Treatment for Spina Bifida Occulta
If you have no symptoms, no treatment is needed. The bone gap itself doesn’t weaken your spine in a meaningful way, and it doesn’t progress or get worse over time. There is nothing to fix, and no restrictions on activity are necessary for the typical asymptomatic case.
Treatment only becomes relevant if a related problem like tethered cord develops. In that situation, the focus is on addressing the complication rather than the vertebral gap itself.

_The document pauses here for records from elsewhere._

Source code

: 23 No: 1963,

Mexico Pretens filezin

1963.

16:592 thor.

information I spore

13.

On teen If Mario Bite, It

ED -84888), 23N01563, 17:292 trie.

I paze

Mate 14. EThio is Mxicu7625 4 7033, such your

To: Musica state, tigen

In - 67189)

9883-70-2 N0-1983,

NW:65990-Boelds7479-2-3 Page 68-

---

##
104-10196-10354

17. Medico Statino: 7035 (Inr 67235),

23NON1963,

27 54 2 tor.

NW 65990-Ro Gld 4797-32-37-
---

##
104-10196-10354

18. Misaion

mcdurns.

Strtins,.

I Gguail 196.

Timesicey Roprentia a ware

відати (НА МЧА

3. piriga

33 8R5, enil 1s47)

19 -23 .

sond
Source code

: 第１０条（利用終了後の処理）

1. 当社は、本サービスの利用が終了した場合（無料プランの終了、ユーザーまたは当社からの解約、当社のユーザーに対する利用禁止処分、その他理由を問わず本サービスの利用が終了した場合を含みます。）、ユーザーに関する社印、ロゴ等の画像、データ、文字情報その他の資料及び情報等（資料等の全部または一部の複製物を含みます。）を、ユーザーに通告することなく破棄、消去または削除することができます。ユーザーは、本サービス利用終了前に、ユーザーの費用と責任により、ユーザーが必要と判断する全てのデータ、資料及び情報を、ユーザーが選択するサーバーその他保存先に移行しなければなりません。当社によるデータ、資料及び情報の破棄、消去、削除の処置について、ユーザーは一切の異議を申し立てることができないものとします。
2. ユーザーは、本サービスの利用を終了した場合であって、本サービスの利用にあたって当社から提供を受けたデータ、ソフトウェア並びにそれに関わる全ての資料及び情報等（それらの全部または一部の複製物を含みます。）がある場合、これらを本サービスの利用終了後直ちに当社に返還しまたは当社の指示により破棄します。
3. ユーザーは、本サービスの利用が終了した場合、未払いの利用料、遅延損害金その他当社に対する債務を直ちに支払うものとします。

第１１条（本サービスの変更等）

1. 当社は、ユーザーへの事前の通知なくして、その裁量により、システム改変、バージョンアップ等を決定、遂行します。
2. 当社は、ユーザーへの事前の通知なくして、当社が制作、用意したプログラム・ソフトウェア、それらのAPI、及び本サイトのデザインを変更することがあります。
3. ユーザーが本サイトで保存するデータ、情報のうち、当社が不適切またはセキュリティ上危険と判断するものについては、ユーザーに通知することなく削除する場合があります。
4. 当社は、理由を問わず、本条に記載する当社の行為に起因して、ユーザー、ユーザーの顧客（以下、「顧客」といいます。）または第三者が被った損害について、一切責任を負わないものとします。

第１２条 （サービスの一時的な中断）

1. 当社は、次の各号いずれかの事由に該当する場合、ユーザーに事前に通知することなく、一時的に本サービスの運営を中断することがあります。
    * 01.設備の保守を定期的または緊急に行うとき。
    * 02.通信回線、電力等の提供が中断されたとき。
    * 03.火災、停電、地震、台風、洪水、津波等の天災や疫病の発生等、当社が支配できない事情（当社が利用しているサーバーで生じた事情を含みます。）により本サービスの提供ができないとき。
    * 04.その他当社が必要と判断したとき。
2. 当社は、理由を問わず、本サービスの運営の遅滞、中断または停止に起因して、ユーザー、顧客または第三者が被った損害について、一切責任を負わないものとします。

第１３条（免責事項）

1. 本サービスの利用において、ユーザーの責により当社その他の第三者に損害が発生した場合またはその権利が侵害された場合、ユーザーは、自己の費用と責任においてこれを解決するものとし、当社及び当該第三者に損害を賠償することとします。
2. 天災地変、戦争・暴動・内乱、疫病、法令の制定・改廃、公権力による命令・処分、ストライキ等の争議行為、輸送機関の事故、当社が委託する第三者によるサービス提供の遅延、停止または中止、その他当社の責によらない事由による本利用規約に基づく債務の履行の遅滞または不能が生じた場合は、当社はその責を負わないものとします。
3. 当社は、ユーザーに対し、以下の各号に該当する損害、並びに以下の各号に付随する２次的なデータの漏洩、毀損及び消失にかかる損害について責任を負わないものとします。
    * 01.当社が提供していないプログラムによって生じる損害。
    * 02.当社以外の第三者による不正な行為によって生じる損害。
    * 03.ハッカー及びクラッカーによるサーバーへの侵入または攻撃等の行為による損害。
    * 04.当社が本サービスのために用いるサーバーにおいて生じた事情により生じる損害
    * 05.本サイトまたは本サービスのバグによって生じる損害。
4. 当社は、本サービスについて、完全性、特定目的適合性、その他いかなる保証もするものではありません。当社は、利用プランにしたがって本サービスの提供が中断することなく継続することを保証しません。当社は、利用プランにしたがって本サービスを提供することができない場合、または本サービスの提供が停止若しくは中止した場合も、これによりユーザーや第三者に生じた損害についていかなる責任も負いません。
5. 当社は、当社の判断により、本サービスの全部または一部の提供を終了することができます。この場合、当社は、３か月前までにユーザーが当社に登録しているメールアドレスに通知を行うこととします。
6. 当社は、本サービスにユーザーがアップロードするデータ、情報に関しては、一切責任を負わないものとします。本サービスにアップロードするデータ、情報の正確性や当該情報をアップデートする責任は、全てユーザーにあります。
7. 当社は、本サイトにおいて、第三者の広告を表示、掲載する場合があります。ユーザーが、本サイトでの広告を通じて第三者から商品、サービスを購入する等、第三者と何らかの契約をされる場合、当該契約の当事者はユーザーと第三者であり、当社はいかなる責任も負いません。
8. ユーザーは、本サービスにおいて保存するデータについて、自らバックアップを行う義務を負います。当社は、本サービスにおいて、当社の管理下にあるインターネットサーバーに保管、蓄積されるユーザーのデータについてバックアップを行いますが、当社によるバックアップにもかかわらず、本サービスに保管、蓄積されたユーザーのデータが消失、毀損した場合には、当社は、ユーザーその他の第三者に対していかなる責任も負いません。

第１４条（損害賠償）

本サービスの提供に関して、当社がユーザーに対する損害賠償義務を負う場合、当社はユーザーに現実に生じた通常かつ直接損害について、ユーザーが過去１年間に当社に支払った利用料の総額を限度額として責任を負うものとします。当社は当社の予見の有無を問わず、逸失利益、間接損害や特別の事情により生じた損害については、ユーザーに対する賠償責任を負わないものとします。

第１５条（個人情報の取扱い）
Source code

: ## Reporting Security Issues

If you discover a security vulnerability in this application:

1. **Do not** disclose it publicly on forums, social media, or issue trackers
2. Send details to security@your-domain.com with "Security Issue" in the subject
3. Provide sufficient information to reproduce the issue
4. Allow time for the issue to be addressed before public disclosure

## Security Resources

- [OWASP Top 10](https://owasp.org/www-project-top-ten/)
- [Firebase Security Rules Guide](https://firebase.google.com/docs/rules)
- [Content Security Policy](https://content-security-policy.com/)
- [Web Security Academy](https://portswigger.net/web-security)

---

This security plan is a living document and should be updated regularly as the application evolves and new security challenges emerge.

For the overwhelming majority of people who learn they have spina bifida occulta, the appropriate response is simply knowing it’s there and understanding that it’s a common anatomical variation rather than a disease requiring management.
What Causes It
Spina bifida occulta develops very early in pregnancy, during the first month, when the neural tube (the structure that becomes the brain and spinal cord) is forming. The vertebrae that should fully enclose the spinal cord don’t completely close. The exact cause isn’t always clear, but low folate (vitamin B9) intake before and during early pregnancy is the best-established risk factor for all forms of spina bifida. This is why prenatal vitamins containing folic acid are recommended before conception and throughout the first trimester. Genetic factors also play a role, as the condition can run in families.